The task :: Report how many lines in the entries below contain the string "FACE", giving only the number.

'''

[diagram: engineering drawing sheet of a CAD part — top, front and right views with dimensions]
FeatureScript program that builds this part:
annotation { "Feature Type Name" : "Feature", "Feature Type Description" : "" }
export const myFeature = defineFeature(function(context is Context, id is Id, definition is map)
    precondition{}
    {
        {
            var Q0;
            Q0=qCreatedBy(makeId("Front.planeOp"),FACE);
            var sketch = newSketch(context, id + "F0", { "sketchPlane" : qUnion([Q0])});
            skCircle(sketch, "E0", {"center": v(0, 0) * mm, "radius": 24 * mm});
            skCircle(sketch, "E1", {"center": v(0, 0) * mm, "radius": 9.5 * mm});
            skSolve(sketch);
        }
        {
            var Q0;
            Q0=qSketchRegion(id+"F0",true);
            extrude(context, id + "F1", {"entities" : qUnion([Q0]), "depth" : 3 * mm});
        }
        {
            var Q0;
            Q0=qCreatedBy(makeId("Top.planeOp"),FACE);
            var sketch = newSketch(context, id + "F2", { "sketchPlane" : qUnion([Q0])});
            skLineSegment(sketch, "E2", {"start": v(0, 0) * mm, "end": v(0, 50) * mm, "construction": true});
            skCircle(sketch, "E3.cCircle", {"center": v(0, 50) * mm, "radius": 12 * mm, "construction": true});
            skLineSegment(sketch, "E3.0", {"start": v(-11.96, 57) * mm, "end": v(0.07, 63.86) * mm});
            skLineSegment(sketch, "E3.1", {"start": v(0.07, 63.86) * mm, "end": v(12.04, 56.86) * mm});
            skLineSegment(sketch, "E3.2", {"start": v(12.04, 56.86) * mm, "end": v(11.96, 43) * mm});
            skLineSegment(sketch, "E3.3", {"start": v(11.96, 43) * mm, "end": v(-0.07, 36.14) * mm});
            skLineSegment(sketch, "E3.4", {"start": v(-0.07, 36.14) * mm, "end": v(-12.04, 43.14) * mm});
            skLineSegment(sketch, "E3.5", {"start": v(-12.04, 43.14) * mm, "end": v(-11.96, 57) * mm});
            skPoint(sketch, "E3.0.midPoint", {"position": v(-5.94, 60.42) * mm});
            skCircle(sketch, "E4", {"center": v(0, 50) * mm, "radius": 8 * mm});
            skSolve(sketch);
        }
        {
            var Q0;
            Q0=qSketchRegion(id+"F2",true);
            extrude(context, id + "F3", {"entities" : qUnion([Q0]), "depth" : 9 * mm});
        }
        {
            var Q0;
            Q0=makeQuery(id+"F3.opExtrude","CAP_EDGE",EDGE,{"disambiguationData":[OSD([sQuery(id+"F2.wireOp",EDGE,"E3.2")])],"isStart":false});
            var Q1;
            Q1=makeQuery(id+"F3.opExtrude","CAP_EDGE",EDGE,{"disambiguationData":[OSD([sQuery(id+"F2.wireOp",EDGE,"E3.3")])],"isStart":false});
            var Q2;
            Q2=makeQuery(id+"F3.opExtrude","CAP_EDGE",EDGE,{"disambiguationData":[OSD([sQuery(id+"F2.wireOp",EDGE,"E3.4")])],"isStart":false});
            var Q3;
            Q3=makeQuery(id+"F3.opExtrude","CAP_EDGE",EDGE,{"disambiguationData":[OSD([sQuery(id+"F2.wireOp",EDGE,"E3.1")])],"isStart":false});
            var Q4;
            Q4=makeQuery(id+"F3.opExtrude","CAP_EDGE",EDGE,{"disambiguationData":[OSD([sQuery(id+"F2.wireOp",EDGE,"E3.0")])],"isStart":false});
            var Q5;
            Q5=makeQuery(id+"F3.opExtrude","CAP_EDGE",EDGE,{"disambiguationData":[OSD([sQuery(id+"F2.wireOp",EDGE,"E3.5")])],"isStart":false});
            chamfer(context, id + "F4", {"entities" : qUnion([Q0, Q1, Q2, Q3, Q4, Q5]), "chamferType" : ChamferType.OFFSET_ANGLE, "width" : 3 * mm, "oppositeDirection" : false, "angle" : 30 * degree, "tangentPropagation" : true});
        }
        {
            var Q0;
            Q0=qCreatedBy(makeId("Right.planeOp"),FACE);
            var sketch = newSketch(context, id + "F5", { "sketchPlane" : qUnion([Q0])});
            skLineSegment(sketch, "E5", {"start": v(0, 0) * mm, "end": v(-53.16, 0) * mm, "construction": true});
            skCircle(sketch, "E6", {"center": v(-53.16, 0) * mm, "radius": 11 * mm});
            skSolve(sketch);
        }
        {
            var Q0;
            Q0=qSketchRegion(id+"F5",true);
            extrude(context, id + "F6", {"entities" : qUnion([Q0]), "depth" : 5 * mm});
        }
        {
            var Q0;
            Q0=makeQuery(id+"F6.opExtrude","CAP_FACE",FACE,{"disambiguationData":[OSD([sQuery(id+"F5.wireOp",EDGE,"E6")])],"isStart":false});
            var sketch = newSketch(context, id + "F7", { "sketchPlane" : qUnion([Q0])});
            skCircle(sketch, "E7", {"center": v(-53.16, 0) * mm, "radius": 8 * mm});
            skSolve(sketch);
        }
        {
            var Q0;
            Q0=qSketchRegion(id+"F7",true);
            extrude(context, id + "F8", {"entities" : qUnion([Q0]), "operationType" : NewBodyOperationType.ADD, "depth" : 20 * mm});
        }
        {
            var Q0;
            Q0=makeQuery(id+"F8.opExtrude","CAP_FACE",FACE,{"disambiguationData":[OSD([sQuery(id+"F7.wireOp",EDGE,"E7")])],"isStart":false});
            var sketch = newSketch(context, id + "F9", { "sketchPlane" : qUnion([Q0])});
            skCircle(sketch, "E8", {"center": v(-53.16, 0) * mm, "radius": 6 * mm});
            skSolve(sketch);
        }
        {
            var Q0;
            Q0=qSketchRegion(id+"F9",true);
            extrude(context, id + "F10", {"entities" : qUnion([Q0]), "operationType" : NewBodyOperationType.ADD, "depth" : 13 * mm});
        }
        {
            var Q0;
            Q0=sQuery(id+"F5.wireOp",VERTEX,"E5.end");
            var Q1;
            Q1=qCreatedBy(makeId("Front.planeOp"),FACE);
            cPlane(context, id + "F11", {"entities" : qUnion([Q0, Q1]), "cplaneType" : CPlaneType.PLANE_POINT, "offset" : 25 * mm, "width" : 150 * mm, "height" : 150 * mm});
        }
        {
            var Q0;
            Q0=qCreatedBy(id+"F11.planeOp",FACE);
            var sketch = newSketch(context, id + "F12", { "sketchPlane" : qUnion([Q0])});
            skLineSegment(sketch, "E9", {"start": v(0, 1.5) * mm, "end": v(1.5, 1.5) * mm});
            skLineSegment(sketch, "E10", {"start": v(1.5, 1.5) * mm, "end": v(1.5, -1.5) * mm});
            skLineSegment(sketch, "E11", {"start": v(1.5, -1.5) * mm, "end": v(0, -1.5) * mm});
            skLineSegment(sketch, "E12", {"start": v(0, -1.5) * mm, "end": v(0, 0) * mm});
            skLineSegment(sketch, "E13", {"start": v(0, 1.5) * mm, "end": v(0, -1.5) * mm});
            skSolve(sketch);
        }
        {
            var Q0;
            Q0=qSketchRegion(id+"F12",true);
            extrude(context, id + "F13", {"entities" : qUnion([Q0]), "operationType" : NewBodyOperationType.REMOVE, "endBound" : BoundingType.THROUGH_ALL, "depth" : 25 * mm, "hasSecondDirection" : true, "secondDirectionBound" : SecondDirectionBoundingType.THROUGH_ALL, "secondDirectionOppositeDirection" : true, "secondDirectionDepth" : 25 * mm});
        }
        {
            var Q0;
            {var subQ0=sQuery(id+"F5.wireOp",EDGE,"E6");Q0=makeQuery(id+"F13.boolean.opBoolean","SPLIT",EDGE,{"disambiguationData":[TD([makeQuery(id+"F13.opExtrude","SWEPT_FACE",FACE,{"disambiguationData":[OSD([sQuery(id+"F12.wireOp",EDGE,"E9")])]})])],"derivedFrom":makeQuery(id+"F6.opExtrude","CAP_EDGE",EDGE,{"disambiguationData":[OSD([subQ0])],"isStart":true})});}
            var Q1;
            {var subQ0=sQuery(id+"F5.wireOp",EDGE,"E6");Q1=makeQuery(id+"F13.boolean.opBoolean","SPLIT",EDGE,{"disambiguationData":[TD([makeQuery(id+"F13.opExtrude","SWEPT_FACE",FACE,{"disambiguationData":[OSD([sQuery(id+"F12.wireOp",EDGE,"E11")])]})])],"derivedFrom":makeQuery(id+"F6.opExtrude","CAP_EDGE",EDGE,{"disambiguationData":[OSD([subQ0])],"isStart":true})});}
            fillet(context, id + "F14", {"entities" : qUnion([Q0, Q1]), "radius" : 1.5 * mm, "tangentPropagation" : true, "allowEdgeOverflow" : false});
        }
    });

'''

Result :: 9